Parrot ‘stuffed’ while logging continues: scientist

Tracey Ferrier |

A new, more precise population assessment for the swift parrot has been published by ANU scientists.
A new, more precise population assessment for the swift parrot has been published by ANU scientists.

The world’s fastest parrot is hurtling towards extinction in Australia and scientists suggest there may be just 500 left.

Scientists from the Australian National University have published a new, more precise population assessment for the swift parrot, which can reach remarkable speeds of almost 90km/h.

It’s in the same ballpark as a 2020 assessment that warned there might only be 300 – dramatically lower than the previous estimate of a couple of thousand.

Parrot researcher Dejan Stojanovic says robust population assessments are crucial if the parrot is to be saved.

But he fears that won’t happen while state-backed logging operations continue to destroy the bird’s only breeding grounds in Tasmania.

Foraging grounds on the mainland also face threats from the timber industry, most notably in NSW where a state government-owned corporation continues to log native forests.

“People want to save the swift parrot but this is a political situation.
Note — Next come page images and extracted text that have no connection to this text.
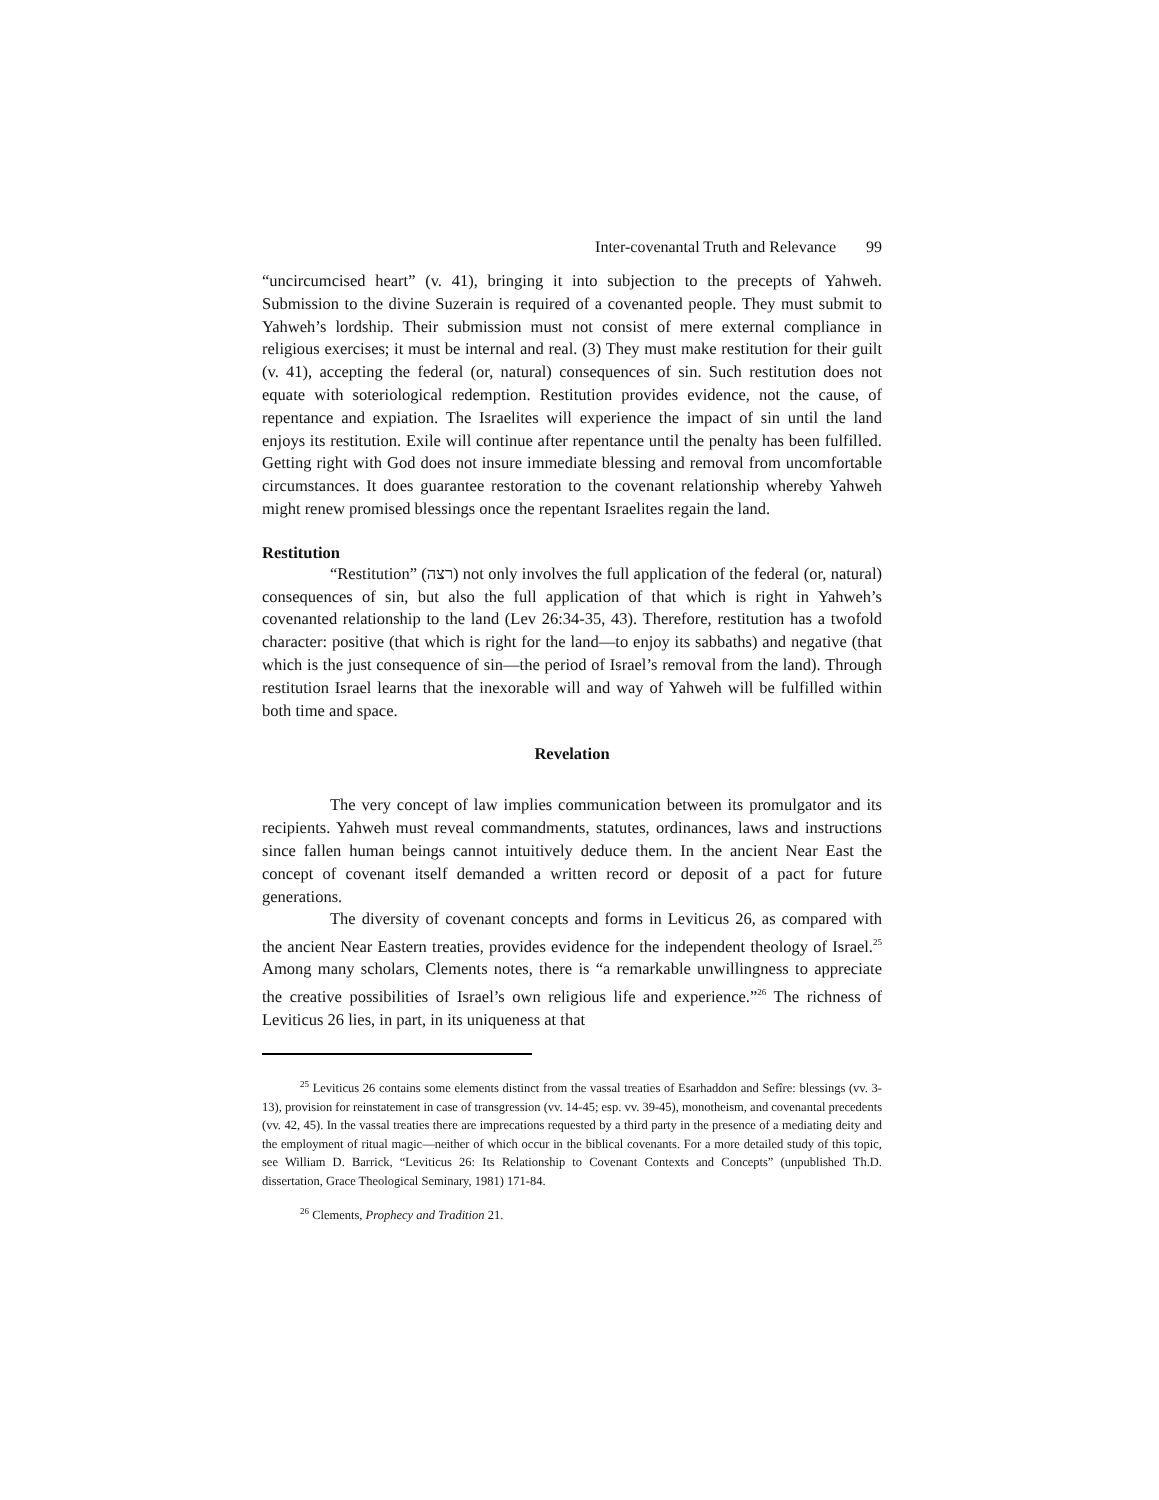Inter-covenantal Truth and Relevance 99
“uncircumcised heart” (v. 41), bringing it into subjection to the precepts of Yahweh. Submission to the divine Suzerain is required of a covenanted people. They must submit to Yahweh’s lordship. Their submission must not consist of mere external compliance in religious exercises; it must be internal and real. (3) They must make restitution for their guilt (v. 41), accepting the federal (or, natural) consequences of sin. Such restitution does not equate with soteriological redemption. Restitution provides evidence, not the cause, of repentance and expiation. The Israelites will experience the impact of sin until the land enjoys its restitution. Exile will continue after repentance until the penalty has been fulfilled. Getting right with God does not insure immediate blessing and removal from uncomfortable circumstances. It does guarantee restoration to the covenant relationship whereby Yahweh might renew promised blessings once the repentant Israelites regain the land.
Restitution
“Restitution” (רצה) not only involves the full application of the federal (or, natural) consequences of sin, but also the full application of that which is right in Yahweh’s covenanted relationship to the land (Lev 26:34-35, 43). Therefore, restitution has a twofold character: positive (that which is right for the land—to enjoy its sabbaths) and negative (that which is the just consequence of sin—the period of Israel’s removal from the land). Through restitution Israel learns that the inexorable will and way of Yahweh will be fulfilled within both time and space.
Revelation
The very concept of law implies communication between its promulgator and its recipients. Yahweh must reveal commandments, statutes, ordinances, laws and instructions since fallen human beings cannot intuitively deduce them. In the ancient Near East the concept of covenant itself demanded a written record or deposit of a pact for future generations.
The diversity of covenant concepts and forms in Leviticus 26, as compared with the ancient Near Eastern treaties, provides evidence for the independent theology of Israel.<sup>25</sup> Among many scholars, Clements notes, there is “a remarkable unwillingness to appreciate the creative possibilities of Israel’s own religious life and experience.”<sup>26</sup> The richness of Leviticus 26 lies, in part, in its uniqueness at that
<sup>25</sup> Leviticus 26 contains some elements distinct from the vassal treaties of Esarhaddon and Sefîre: blessings (vv. 3-13), provision for reinstatement in case of transgression (vv. 14-45; esp. vv. 39-45), monotheism, and covenantal precedents (vv. 42, 45). In the vassal treaties there are imprecations requested by a third party in the presence of a mediating deity and the employment of ritual magic—neither of which occur in the biblical covenants. For a more detailed study of this topic, see William D. Barrick, “Leviticus 26: Its Relationship to Covenant Contexts and Concepts” (unpublished Th.D. dissertation, Grace Theological Seminary, 1981) 171-84.
<sup>26</sup> Clements, Prophecy and Tradition 21.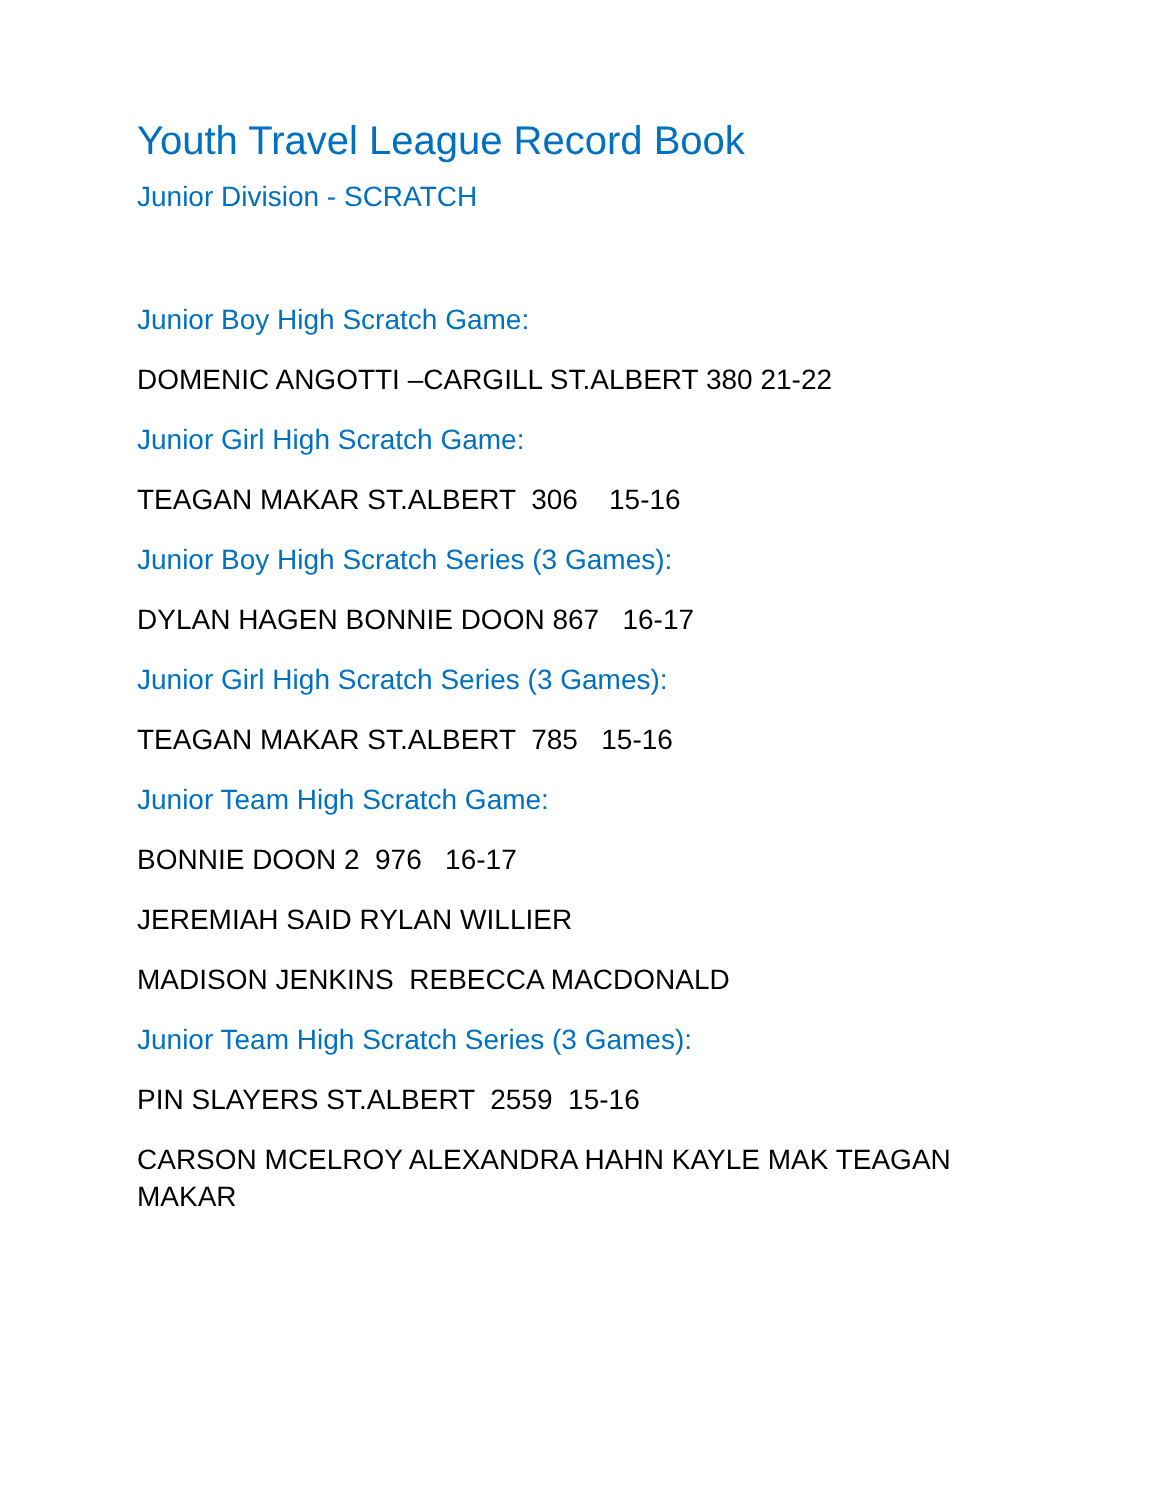Youth Travel League Record Book
Junior Division - SCRATCH
Junior Boy High Scratch Game:
DOMENIC ANGOTTI –CARGILL ST.ALBERT 380 21-22
Junior Girl High Scratch Game:
TEAGAN MAKAR ST.ALBERT 306 15-16
Junior Boy High Scratch Series (3 Games):
DYLAN HAGEN BONNIE DOON 867 16-17
Junior Girl High Scratch Series (3 Games):
TEAGAN MAKAR ST.ALBERT 785 15-16
Junior Team High Scratch Game:
BONNIE DOON 2 976 16-17
JEREMIAH SAID RYLAN WILLIER
MADISON JENKINS REBECCA MACDONALD
Junior Team High Scratch Series (3 Games):
PIN SLAYERS ST.ALBERT 2559 15-16
CARSON MCELROY ALEXANDRA HAHN KAYLE MAK TEAGAN MAKAR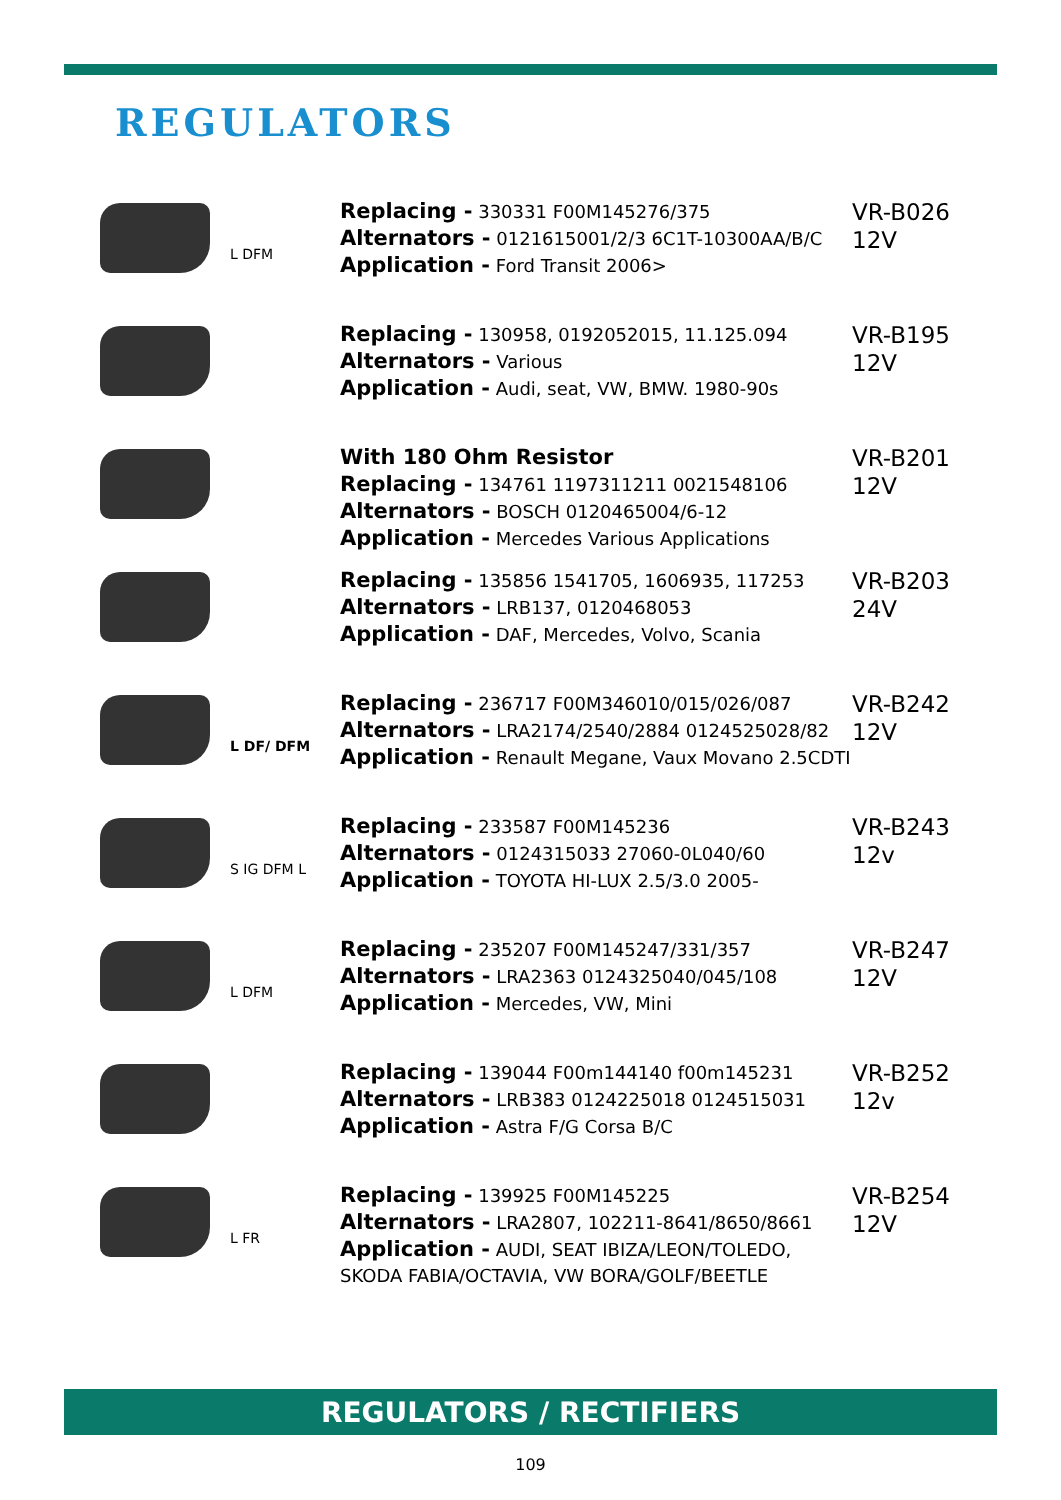REGULATORS
L DFM
Replacing - 330331 F00M145276/375
Alternators - 0121615001/2/3 6C1T-10300AA/B/C
Application - Ford Transit 2006>
VR-B026
12V
Replacing - 130958, 0192052015, 11.125.094
Alternators - Various
Application - Audi, seat, VW, BMW. 1980-90s
VR-B195
12V
With 180 Ohm Resistor
Replacing - 134761 1197311211 0021548106
Alternators - BOSCH 0120465004/6-12
Application - Mercedes Various Applications
VR-B201
12V
Replacing - 135856 1541705, 1606935, 117253
Alternators - LRB137, 0120468053
Application - DAF, Mercedes, Volvo, Scania
VR-B203
24V
L DF/ DFM
Replacing - 236717 F00M346010/015/026/087
Alternators - LRA2174/2540/2884 0124525028/82
Application - Renault Megane, Vaux Movano 2.5CDTI
VR-B242
12V
S IG DFM L
Replacing - 233587 F00M145236
Alternators - 0124315033 27060-0L040/60
Application - TOYOTA HI-LUX 2.5/3.0 2005-
VR-B243
12v
L DFM
Replacing - 235207 F00M145247/331/357
Alternators - LRA2363 0124325040/045/108
Application - Mercedes, VW, Mini
VR-B247
12V
Replacing - 139044 F00m144140 f00m145231
Alternators - LRB383 0124225018 0124515031
Application - Astra F/G Corsa B/C
VR-B252
12v
L FR
Replacing - 139925 F00M145225
Alternators - LRA2807, 102211-8641/8650/8661
Application - AUDI, SEAT IBIZA/LEON/TOLEDO, SKODA FABIA/OCTAVIA, VW BORA/GOLF/BEETLE
VR-B254
12V
REGULATORS / RECTIFIERS
109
And until we resolve the political situation this bird is stuffed,” Dr Stojanovic says.

“We keep giving these warnings but nothing changes. I’d rather them be honest and say we’re never going to deal with the issue, rather than pretending.”

The latest assessment comes amid anger over a new national recovery plan for the critically endangered species.

It was ordered by the federal government and has been in the pipeline since 2017, when the coalition was in power.

But Swift Parrot Recovery Team experts who wrote the plan say it’s been changed without their consent, to downplay the threat posed by native forest logging.

In mid-2023 – long after the recovery team handed its work to bureaucrats – a government representative revealed relevant states would get a new opportunity to review and seek changes to the plan before it was finalised.

But recovery team members were told they wouldn’t get to see it again and any changes would be up to federal Environment Minister Tanya Plibersek.

Ornithologist Mark Holdsworth has described it as “secret revision process” that resulted in the hierarchy of listed threats being flipped from habitat loss to a sugar glider that eats swift parrots and their eggs.

Ms Plibersek has previously declined to comment on the revision process.

She also referred questions about the new population estimate to her department, which said the recovery plan was expected to be finalised “soon”.